Nas artes plásticas, irrompia com ânimo forte e aspirações a que mais adiante seria rotulada de Geração Mapa, por contar em seu pelotão com quatro varões de indiscutível talento artístico: Calasans Neto, Sante Scaldaferri, Ângelo Roberto e Hélio Oliveira, a que depois se juntaria José Maria Rodrigues. Realce neste leque de criadores, já mestre em muitas artes, inclusive na da conversa alegre, informal, bem-humorada e envolvente, Calá logo revelaria excepcional vocação para a gravura em madeira e na ilustração de livros e álbuns constantes de obras publicadas pelas Edições Macunaíma e revista Mapa, duas iniciativas editoriais que se tornariam carros-chefes para afirmação e prestígio literário e artístico do grupo.

Eu próprio, não tenho por que negar, me considero um dos beneficiários das  habilidades e magias visuais da goiva de Calasans Neto, desde que, tendo sido o ilustrador de meu primeiro livro, Reverdor, de 1965, o seria de outros que se seguiriam, tais como Fábula Civil (1975) e A Caligrafia do Soluço e Poesia Anterior (1996), além de uma plaqueta de poemas com que eu e Fernando da Rocha Peres, em 1985, (Dois poemas para Glauber Rocha), homenageamos a memória deste glorioso companheiro de geração. Em todas essas obras, a arte de Calá destacava-se como forte elemento, capaz de impulsionar as sugestões estéticas que o enunciado de versos e estrofes buscava transmitir, podendo-se afirmar mesmo que eram as imagens das gravuras o seu visual condutor.

Trabalhadas em madeira, no primeiro caso, as gravuras de Calá agregavam feição gráfica aos poemas do livro, conferindo energia e vigor a seu enunciado telúrico, tanto no que respeita às alusões épicas, quanto ao lirismo nas partes marcadas por separatrizes, desde a capa até a contracapa, cujas imagens se articulavam com o universo rural ou mecânico, por onde se insinuava o seu conteúdo.



No livro Reverdor (Salvador: Edições Macunaíma, 1965), desenhos de cavaleiros vestidos em armaduras, em cenário de cavalaria medieval, precediam os poemas dos cinco monólogos de Garcia d´Ávila; a seguir, figuras de cabras placidamente pastando, em encostas (mais adiante, esses animais se tornariam signos definidores de uma das fases da arte de Calá, incutindo nas telas, e também em gravuras, dimensão mitológica de conotação campestre), advertiam para o fundamento agrário da seção “Agrotempo” e, por fim, uma locomotiva, arrastando um comboio de vagões, anunciava os poemas da seção final denominada “Composição de ferrovia”. Havia imaginação, com figuração modernista, evocação e bucolismo, a refletir o objeto verbal que os versos adiante cogitavam expressar.

O que fazer
1. Reescreva de forma mais curta o parágrafo do texto sobre Calasans Neto que começa com "No livro Reverdor", mantendo os fatos principais.
2. Reproduza sem alterações o trecho do texto sobre Calasans Neto que vai de "Trabalhadas em madeira, no" a "o seu conteúdo.".
3. Escreva a continuação do texto sobre Calasans Neto, começando logo após a última frase apresentada.

Dados exibidos
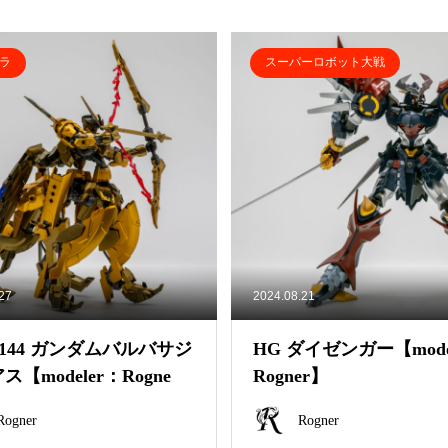
ラ
スーパーロボット大戦
.27
2024.08.21
1/144 ガンダムバルバサジ
HG ダイゼンガー【mode
【modeler：Rogne
Rogner】
Rogner
Rogner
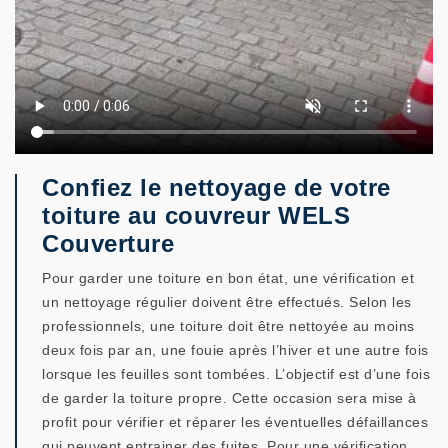
Confiez le nettoyage de votre
toiture au couvreur WELS
Couverture
Pour garder une toiture en bon état, une vérification et
un nettoyage régulier doivent être effectués. Selon les
professionnels, une toiture doit être nettoyée au moins
deux fois par an, une fouie après l’hiver et une autre fois
lorsque les feuilles sont tombées. L’objectif est d’une fois
de garder la toiture propre. Cette occasion sera mise à
profit pour vérifier et réparer les éventuelles défaillances
qui peuvent entrainer des fuites. Pour une vérification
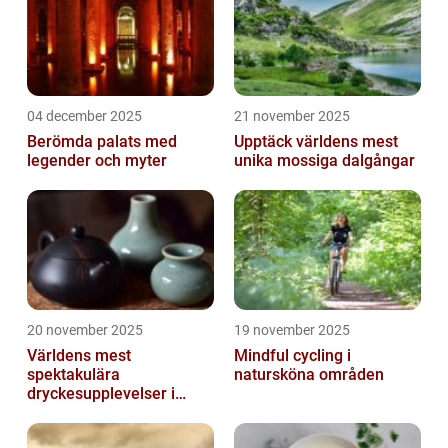
04 december 2025
21 november 2025
Berömda palats med
Upptäck världens mest
legender och myter
unika mossiga dalgångar
20 november 2025
19 november 2025
Världens mest
Mindful cycling i
spektakulära
natursköna områden
dryckesupplevelser i
Asien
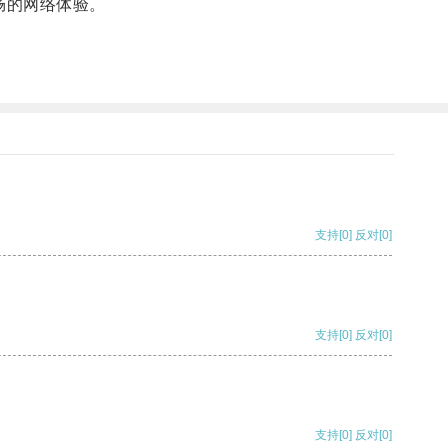
畅的网络体验。
支持
[0]
反对
[0]
支持
[0]
反对
[0]
支持
[0]
反对
[0]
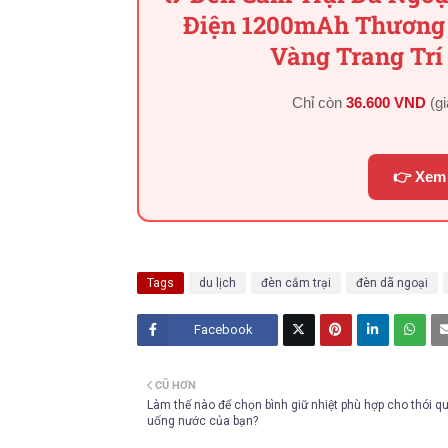
Điện 1200mAh Thương
Vàng Trang Trí
Chỉ còn
36.600 VND
(g
👉 Xem 
Tags
du lịch
đèn cắm trại
đèn dã ngoại
Facebook
Twitt
CŨ HƠN
er
Làm thế nào để chọn bình giữ nhiệt phù hợp cho thói q
uống nước của bạn?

Respostas por tarefa
1. Em Reverdor (Salvador: Edições Macunaíma, 1965), as gravuras de Calá abriam cada seção. Cavaleiros de armadura, em cenário medieval, antecediam os cinco monólogos de Garcia d´Ávila. Cabras pastando em encostas indicavam o fundamento agrário de "Agrotempo"; esses animais depois marcariam uma das fases de sua arte. Uma locomotiva puxando vagões anunciava a seção final, "Composição de ferrovia". As imagens uniam imaginação, figuração modernista, evocação e bucolismo, refletindo o que os versos buscavam expressar.

2.
Trabalhadas em madeira, no primeiro caso, as gravuras de Calá agregavam feição gráfica aos poemas do livro, conferindo energia e vigor a seu enunciado telúrico, tanto no que respeita às alusões épicas, quanto ao lirismo nas partes marcadas por separatrizes, desde a capa até a contracapa, cujas imagens se articulavam com o universo rural ou mecânico, por onde se insinuava o seu conteúdo.

3.
Houve depois nova colaboração deste mágico artista, na edição de outro livro de minha autoria, Fábula Civil (pelo mesmo selo editorial, em 1975), cujas elocuções abandonavam o ambiente rústico e o chão bucólico da região cacaueira, para centrar-se na trepidação de um universo urbano conturbado, prenunciando horrores, que ameaçavam, desafiavam e violavam as serenas estivas do humanismo. A poesia agora se voltava para uma ordem de fatores pulsantes, em cenário marcado por violência, ditadura, opressão e medo.

Neste denso circuito imaginativo, as xilogravuras irão imprimir especial figuração, traduzindo verbal expressão de denúncia, assombro e terror, presente na linguagem dos poemas, e agigantando a edição, desde o vermelho da capa, com título em baixo relevo. Letras fortes e cruamente esculpidas compõem a página de rosto e se embrenham pelas três seções divisórias que se seguem, em sugestiva dança de imagens e títulos também gravados. Agora tensos e meditativos rostos defrontam-se com enigmas, seres humanos em célere fuga sobre chão de caveiras e ossos; bocas escancaradas sob açoites sugerem espanto e dor, invocando urgências num trançado de tragédia, como viventes solitários de uma noite que não passa, submersa em sentimentos de piedade e compaixão.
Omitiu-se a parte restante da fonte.